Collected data
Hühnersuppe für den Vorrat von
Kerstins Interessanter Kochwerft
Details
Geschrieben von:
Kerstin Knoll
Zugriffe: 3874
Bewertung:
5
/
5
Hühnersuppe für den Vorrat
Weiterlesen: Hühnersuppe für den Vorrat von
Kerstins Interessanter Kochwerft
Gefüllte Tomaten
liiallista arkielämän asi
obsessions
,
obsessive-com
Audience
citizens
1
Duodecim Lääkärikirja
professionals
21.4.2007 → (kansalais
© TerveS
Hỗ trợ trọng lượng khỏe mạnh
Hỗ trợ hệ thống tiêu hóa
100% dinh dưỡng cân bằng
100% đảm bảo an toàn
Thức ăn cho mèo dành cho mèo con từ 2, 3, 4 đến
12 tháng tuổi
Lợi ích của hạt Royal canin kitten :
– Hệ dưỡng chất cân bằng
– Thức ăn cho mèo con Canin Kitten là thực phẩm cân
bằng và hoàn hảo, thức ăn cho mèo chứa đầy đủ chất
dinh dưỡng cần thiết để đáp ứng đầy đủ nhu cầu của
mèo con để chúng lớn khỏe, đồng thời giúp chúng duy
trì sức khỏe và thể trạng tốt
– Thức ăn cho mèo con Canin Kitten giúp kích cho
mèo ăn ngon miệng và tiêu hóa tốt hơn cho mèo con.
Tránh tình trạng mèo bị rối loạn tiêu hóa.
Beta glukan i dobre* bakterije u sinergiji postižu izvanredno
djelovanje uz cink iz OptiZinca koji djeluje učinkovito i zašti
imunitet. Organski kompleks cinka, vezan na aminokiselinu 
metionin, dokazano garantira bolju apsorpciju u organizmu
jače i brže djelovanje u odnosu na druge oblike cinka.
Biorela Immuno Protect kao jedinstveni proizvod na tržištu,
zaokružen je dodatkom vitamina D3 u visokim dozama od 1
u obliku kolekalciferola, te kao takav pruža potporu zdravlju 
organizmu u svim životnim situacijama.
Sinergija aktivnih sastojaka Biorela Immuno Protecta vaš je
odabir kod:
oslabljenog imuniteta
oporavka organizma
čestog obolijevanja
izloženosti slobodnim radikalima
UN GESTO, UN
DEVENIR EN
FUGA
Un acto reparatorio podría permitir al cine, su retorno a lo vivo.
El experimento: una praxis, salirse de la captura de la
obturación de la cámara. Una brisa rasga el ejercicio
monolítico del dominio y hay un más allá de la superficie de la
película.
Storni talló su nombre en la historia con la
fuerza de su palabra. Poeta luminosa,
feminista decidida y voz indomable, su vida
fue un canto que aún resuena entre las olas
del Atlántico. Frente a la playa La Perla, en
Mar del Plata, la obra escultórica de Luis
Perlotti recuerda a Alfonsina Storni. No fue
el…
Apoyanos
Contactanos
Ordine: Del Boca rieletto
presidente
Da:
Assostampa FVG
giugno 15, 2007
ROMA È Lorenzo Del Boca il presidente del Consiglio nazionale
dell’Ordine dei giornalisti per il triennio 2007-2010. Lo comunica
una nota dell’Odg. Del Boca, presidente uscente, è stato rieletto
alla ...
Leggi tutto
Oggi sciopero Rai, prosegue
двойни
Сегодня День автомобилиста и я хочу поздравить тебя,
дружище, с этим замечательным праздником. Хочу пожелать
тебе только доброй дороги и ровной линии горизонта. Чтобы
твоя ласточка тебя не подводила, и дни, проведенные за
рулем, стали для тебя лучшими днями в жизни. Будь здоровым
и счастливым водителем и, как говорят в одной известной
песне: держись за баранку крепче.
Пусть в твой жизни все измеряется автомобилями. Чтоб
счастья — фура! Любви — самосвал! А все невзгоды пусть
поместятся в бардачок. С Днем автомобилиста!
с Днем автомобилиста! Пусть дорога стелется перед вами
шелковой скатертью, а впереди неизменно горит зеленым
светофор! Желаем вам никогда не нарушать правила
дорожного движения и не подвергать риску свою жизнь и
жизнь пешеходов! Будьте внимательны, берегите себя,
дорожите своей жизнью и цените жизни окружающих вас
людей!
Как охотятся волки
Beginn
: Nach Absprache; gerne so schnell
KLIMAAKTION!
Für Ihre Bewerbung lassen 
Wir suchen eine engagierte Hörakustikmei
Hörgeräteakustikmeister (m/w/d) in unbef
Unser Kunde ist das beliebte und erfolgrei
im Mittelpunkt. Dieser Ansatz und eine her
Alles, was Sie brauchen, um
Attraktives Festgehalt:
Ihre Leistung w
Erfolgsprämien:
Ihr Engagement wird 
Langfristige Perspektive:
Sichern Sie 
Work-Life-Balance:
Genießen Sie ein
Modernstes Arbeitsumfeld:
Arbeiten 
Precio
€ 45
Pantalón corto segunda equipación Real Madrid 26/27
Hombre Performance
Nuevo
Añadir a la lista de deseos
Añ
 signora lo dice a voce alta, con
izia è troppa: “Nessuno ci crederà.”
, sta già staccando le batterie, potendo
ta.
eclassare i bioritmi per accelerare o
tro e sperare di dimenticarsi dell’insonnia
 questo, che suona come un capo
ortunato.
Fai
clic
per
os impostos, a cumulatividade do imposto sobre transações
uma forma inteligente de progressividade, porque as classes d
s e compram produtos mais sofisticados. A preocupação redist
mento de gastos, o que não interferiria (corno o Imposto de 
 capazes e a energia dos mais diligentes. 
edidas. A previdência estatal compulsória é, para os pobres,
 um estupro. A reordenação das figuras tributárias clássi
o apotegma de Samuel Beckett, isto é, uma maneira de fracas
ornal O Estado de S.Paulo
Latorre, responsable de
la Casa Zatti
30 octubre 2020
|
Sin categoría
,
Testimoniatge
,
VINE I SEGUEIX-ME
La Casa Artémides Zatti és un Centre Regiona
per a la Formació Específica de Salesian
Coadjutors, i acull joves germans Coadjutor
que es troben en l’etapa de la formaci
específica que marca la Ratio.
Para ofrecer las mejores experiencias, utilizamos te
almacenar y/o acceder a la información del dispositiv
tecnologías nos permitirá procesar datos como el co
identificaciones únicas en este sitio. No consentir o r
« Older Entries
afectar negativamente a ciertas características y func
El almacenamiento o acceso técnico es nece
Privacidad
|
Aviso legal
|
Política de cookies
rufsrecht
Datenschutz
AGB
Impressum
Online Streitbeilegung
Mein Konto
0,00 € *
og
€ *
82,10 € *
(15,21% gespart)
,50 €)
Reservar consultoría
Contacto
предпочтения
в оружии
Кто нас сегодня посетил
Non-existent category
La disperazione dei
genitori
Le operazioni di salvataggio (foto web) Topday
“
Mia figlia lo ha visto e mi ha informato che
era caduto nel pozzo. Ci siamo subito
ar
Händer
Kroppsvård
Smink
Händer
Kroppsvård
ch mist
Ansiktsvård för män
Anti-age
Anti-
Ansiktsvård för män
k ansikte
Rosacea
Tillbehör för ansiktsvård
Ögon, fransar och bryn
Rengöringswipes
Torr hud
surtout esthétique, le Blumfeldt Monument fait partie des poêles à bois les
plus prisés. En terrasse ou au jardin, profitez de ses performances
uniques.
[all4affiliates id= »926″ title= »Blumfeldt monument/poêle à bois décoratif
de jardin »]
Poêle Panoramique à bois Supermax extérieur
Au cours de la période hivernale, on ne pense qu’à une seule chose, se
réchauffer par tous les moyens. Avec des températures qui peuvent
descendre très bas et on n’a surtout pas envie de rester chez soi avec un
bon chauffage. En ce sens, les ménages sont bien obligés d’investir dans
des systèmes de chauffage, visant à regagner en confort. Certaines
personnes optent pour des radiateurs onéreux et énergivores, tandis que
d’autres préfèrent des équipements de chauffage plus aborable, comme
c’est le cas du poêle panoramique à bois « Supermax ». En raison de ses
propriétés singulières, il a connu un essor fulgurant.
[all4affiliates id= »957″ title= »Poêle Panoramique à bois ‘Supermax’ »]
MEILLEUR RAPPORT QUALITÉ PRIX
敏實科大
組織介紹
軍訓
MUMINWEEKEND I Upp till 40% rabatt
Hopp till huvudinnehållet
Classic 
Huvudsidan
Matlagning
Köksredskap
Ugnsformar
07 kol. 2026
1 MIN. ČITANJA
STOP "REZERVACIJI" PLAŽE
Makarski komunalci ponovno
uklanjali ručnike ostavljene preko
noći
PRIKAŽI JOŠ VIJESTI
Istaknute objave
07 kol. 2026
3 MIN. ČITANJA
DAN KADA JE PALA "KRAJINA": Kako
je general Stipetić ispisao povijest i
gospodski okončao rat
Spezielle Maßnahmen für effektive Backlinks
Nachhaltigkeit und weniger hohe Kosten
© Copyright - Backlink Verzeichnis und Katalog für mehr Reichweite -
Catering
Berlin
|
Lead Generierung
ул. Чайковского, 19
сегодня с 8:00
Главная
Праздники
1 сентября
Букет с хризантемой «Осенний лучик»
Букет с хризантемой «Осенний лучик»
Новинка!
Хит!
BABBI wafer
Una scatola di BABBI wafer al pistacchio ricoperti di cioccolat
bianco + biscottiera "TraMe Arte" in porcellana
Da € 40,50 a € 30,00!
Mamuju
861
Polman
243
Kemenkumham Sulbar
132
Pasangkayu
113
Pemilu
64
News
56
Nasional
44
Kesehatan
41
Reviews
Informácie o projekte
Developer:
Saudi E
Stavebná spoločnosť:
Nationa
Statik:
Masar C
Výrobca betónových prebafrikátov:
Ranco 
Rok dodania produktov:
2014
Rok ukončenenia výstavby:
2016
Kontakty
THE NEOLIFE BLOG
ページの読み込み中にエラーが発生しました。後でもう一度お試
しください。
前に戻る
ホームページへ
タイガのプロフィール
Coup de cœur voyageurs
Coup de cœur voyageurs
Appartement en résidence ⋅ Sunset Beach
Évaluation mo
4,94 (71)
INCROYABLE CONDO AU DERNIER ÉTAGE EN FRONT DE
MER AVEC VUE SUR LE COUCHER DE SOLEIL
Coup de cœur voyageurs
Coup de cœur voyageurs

EXERCISE AIM - In the entries above, one line contains "le batterie, potendo" and another contains "La Casa Artémides Zatti és un Centre Regiona". Reproduce exactly those two lines and the lines between them, nothing else.

ANSWER TO THIS EXERCISE -
, sta già staccando le batterie, potendo
ta.
eclassare i bioritmi per accelerare o
tro e sperare di dimenticarsi dell’insonnia
 questo, che suona come un capo
ortunato.
Fai
clic
per
os impostos, a cumulatividade do imposto sobre transações
uma forma inteligente de progressividade, porque as classes d
s e compram produtos mais sofisticados. A preocupação redist
mento de gastos, o que não interferiria (corno o Imposto de 
 capazes e a energia dos mais diligentes. 
edidas. A previdência estatal compulsória é, para os pobres,
 um estupro. A reordenação das figuras tributárias clássi
o apotegma de Samuel Beckett, isto é, uma maneira de fracas
ornal O Estado de S.Paulo
Latorre, responsable de
la Casa Zatti
30 octubre 2020
|
Sin categoría
,
Testimoniatge
,
VINE I SEGUEIX-ME
La Casa Artémides Zatti és un Centre Regiona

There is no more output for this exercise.